The biggest winners among emerging and frontier markets—measured by remittance inflows as a percentage of GDP—are spread across the globe. The top five recipients this year includes: Lebanon (38% of GDP); Tajikistan (32%); Honduras (27%); El Salvador (24%) and Jamaica (21%). Meanwhile, remittances account for over 5% of GDP in 20 emerging and frontier economies.

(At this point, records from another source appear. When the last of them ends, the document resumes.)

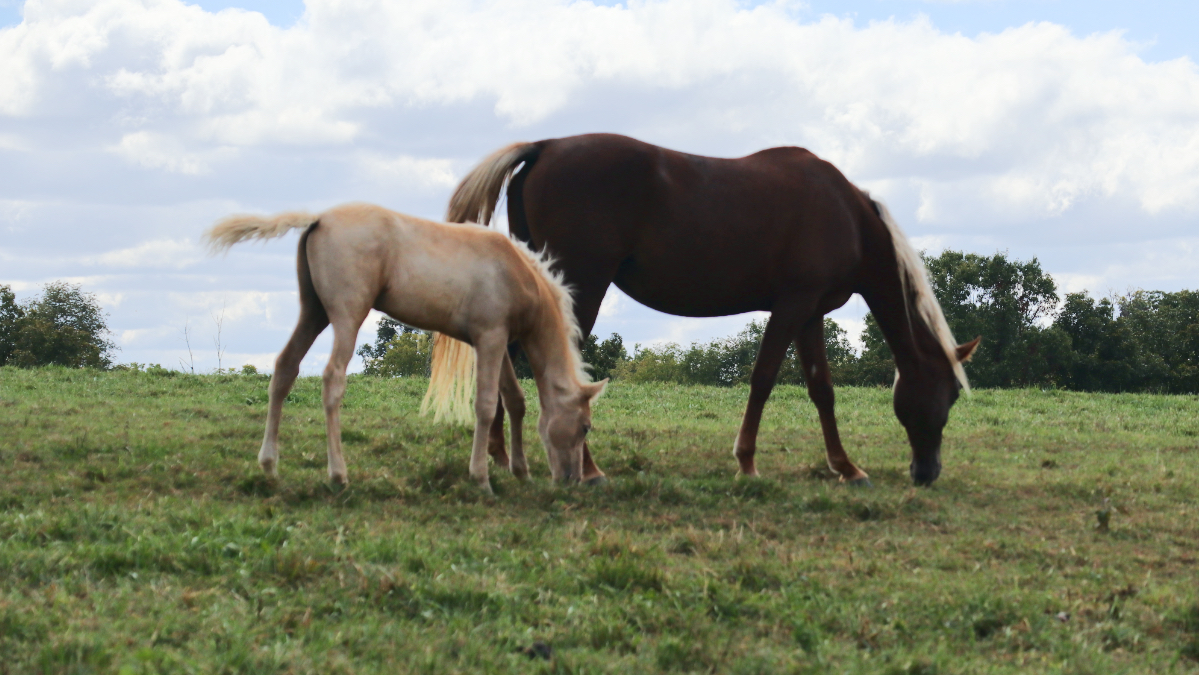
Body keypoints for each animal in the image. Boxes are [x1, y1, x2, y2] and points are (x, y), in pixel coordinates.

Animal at [202, 200, 609, 487]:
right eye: (585, 427)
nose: (571, 480)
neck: (519, 273)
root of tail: (319, 218)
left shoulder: (497, 341)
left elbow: (515, 401)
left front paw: (520, 471)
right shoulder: (490, 339)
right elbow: (485, 404)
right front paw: (481, 477)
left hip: (313, 314)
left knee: (285, 368)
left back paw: (269, 465)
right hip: (347, 316)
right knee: (333, 378)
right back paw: (338, 474)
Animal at [439, 133, 974, 485]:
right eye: (949, 394)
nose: (927, 472)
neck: (847, 216)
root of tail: (546, 146)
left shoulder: (811, 313)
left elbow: (822, 389)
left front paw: (845, 466)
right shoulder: (792, 305)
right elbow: (763, 379)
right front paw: (747, 461)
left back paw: (501, 453)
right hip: (578, 292)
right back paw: (586, 469)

The biggest increases in the USD value of remittance flows in 2022, versus the average of the past five years, were experienced by Armenia, Azerbaijan, Guatemala, Mozambique and Suriname. The Caucasus economies have seen a spike in remittances as people have rushed to get money out of Russia following the sanctions linked to its invasion of Ukraine. The central American economies have benefited from a buoyant US labour market. Meanwhile the largest single drop, by a huge margin, was experienced by Sri Lanka. Remittances there plummeted in 2021 and 2022, a period in which the economy has suffered from a deep debt crisis.
A critical source of foreign exchange earnings
Remittances provide more foreign exchange earnings than exports in several economies, including Egypt, El Salvador, Guatemala Honduras, Pakistan, Uzbekistan, Jamaica and Lebanon – and almost two times more in Tajikistan. This export of talent is earning an important dividend, but it is also a signal that there is not sufficient opportunity to deploy skills at home and that there is a struggle to build a sufficient scale of competitive export sectors.
Remittances and debt sustainability
Large remittances can be supportive of debt sustainability where countries are borrowing in hard currency. While the inflows of foreign exchange are directed to households rather than government, they can still help plug a trade deficit and be supportive of the overall macroeconomy.
Hence an understanding of remittance flows is vital when carrying out debt sustainability assessments. Typically debt sustainability assessments utilise measures of external debt, or external debt service costs, versus exports. But in many countries, especially the ones listed above, there’s a need to fully integrate remittance data for comprehensive debt health check-up. Gauging upside and downside risk to such flows is essential.